I've tried this many times, but I keep getting a really big answer.
A rancher wants to fence in an area of 2500000 square feet in a rectangular field and then divide it in half with a fence down the middle parallel to one side. What is the shortest length of fence that the rancher can use?
A = a b so b = A/a
P = 2 a + 3 b
P = 2 a + 3 A/a
now A=2.5*10^6
P = 2a + 7.5*10^6/a
dP/da = 0 at in or max
dP/da = 0 = 2 -7.5*10^6/a^2
a^2 = 3.75*10^6
a = 1.936*10^3
then b = 2.5*10^6/1.936*10^3
b = 1.291*10^3
P = 2*a+3*b = 7.745*10^3
To find the shortest length of fence that the rancher can use, we need to determine the dimensions of the rectangular field first.
Let's begin by breaking down the problem step by step:
1. Start by finding the square root of the given area of 2,500,000 square feet.
√2500000 ≈ 1581.14
2. Now, we have the length of one side of the rectangle, which is approximately 1581.14 feet.

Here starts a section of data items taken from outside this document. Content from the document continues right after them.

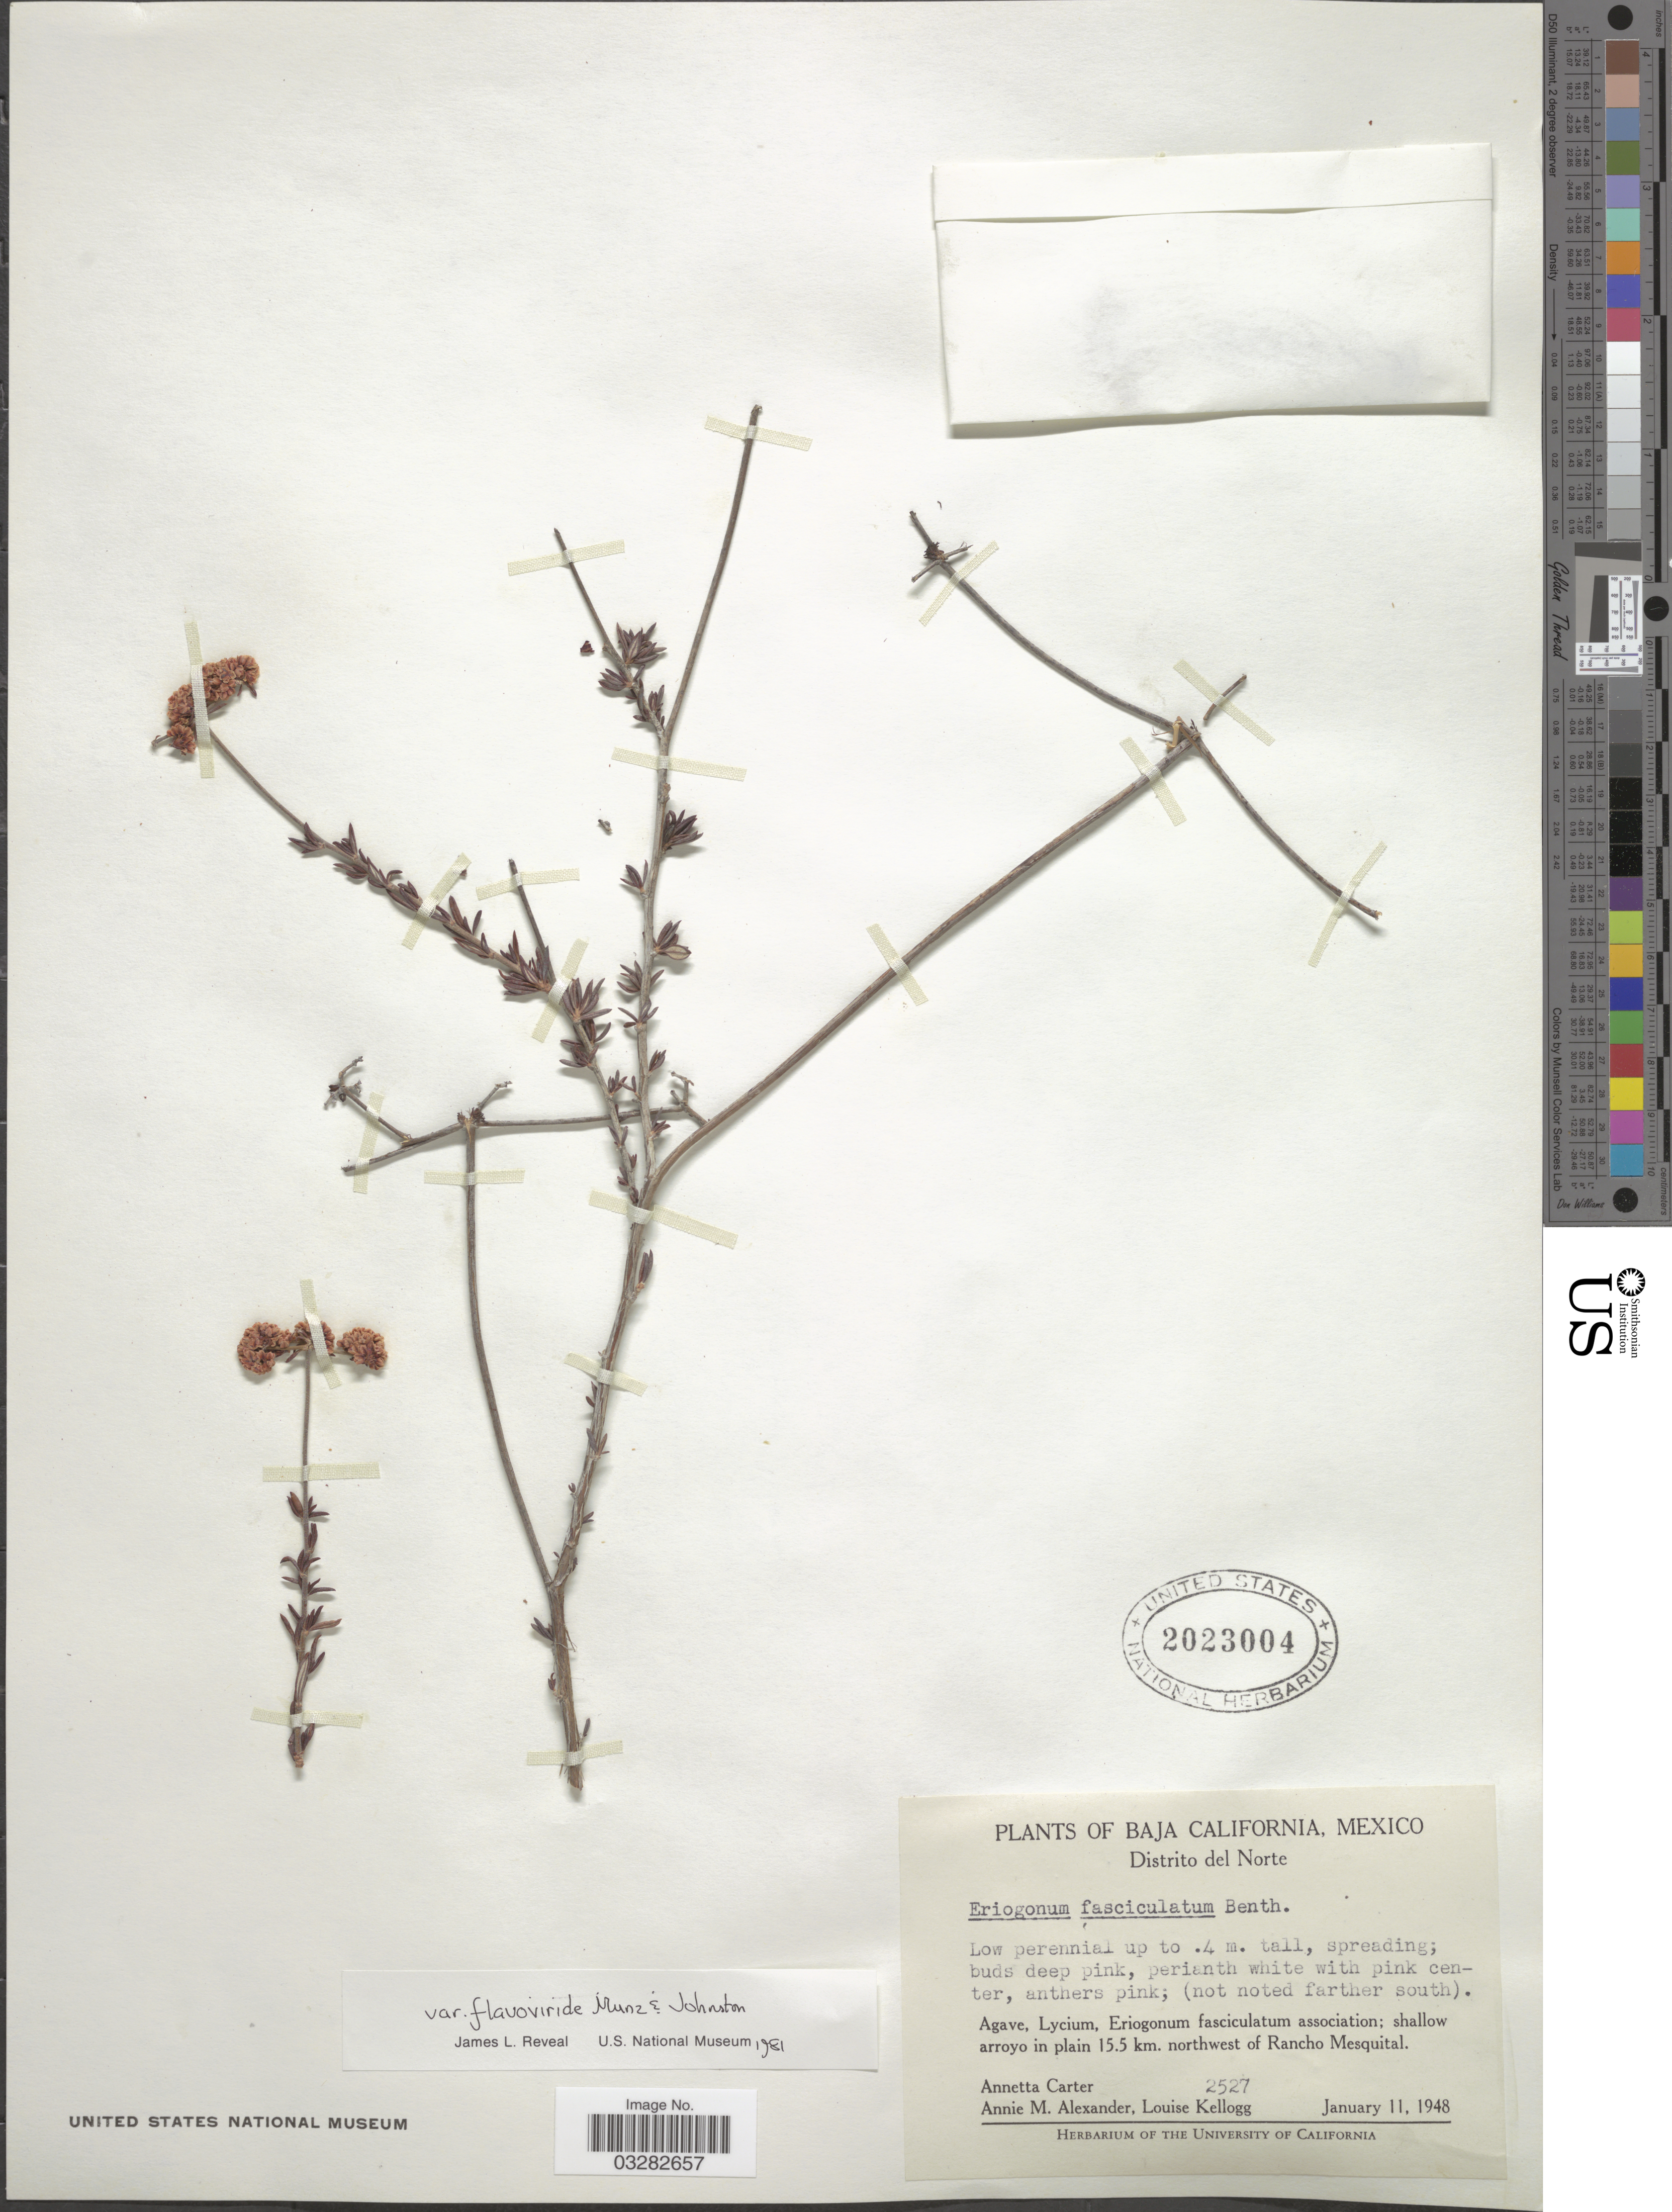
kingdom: Plantae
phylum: Tracheophyta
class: Magnoliopsida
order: Caryophyllales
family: Polygonaceae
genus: Eriogonum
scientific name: Eriogonum fasciculatum var. fasciculatum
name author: Benth.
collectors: A. Carter, A. M. Alexander & L. Kellogg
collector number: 2527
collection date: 1948-01-11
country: Mexico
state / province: Baja California Norte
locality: Distrito del Norte. Shallow arroyo in plain 15.5 km. northwest of Rancho Mesquital.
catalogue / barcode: US 2023004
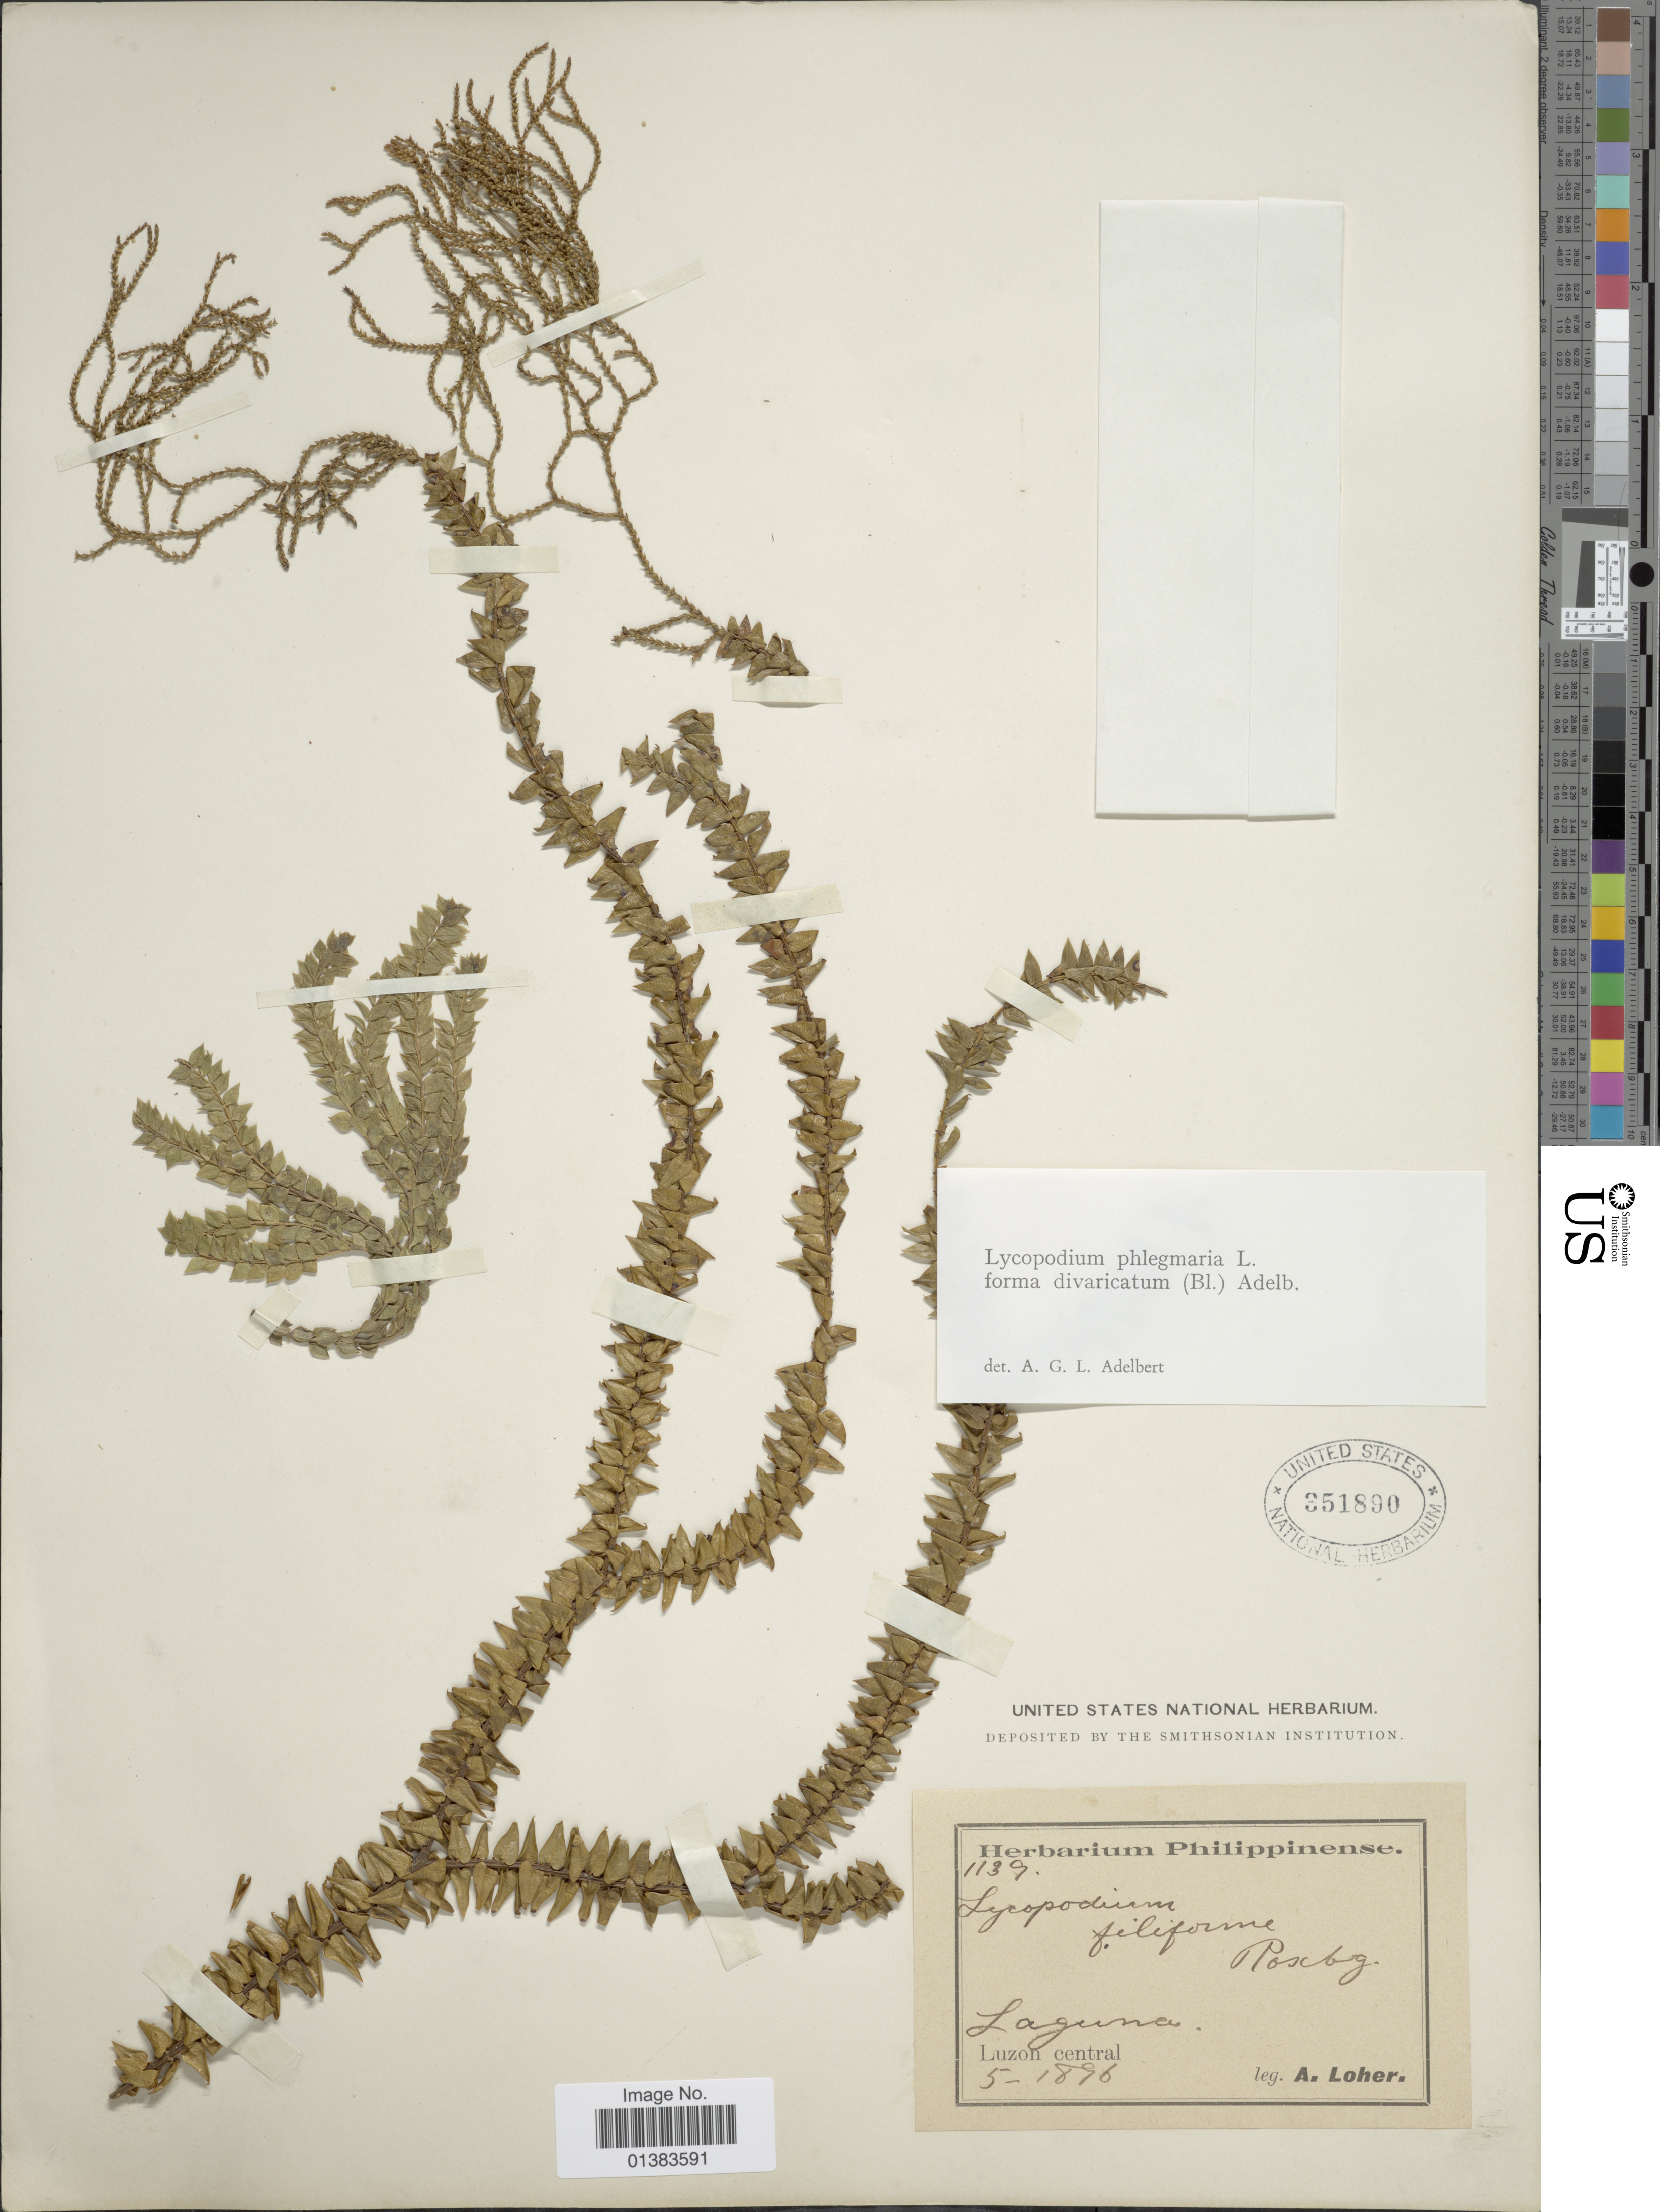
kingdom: Plantae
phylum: Tracheophyta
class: Lycopodiopsida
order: Lycopodiales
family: Lycopodiaceae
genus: Phlegmariurus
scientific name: Phlegmariurus kesselringii (Herter) comb. ined.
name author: (Herter)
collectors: A. Loher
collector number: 1139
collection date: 1896-05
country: Philippines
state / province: Central Luzon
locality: Laguna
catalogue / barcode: US 351890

3. Since the rancher wants to divide the field into two equal halves with a fence down the middle, we need to find the width of the rectangle.
4. Divide the area by the length we just found:
Area ÷ Length = Width
2500000 ÷ 1581.14 ≈ 1581.14
5. The width of the rectangle is approximately 1581.14 feet.
6. Since we are dividing the field in half with a fence, we only need the length of one side and the width to calculate the total length of fence.
7. To find the total length of fence needed, double the length and add the width:
(Length × 2) + Width = Total Length of Fence
(1581.14 × 2) + 1581.14 ≈ 4743.42 feet
Therefore, the shortest length of fence that the rancher can use to enclose and divide the rectangular field is approximately 4743.42 feet.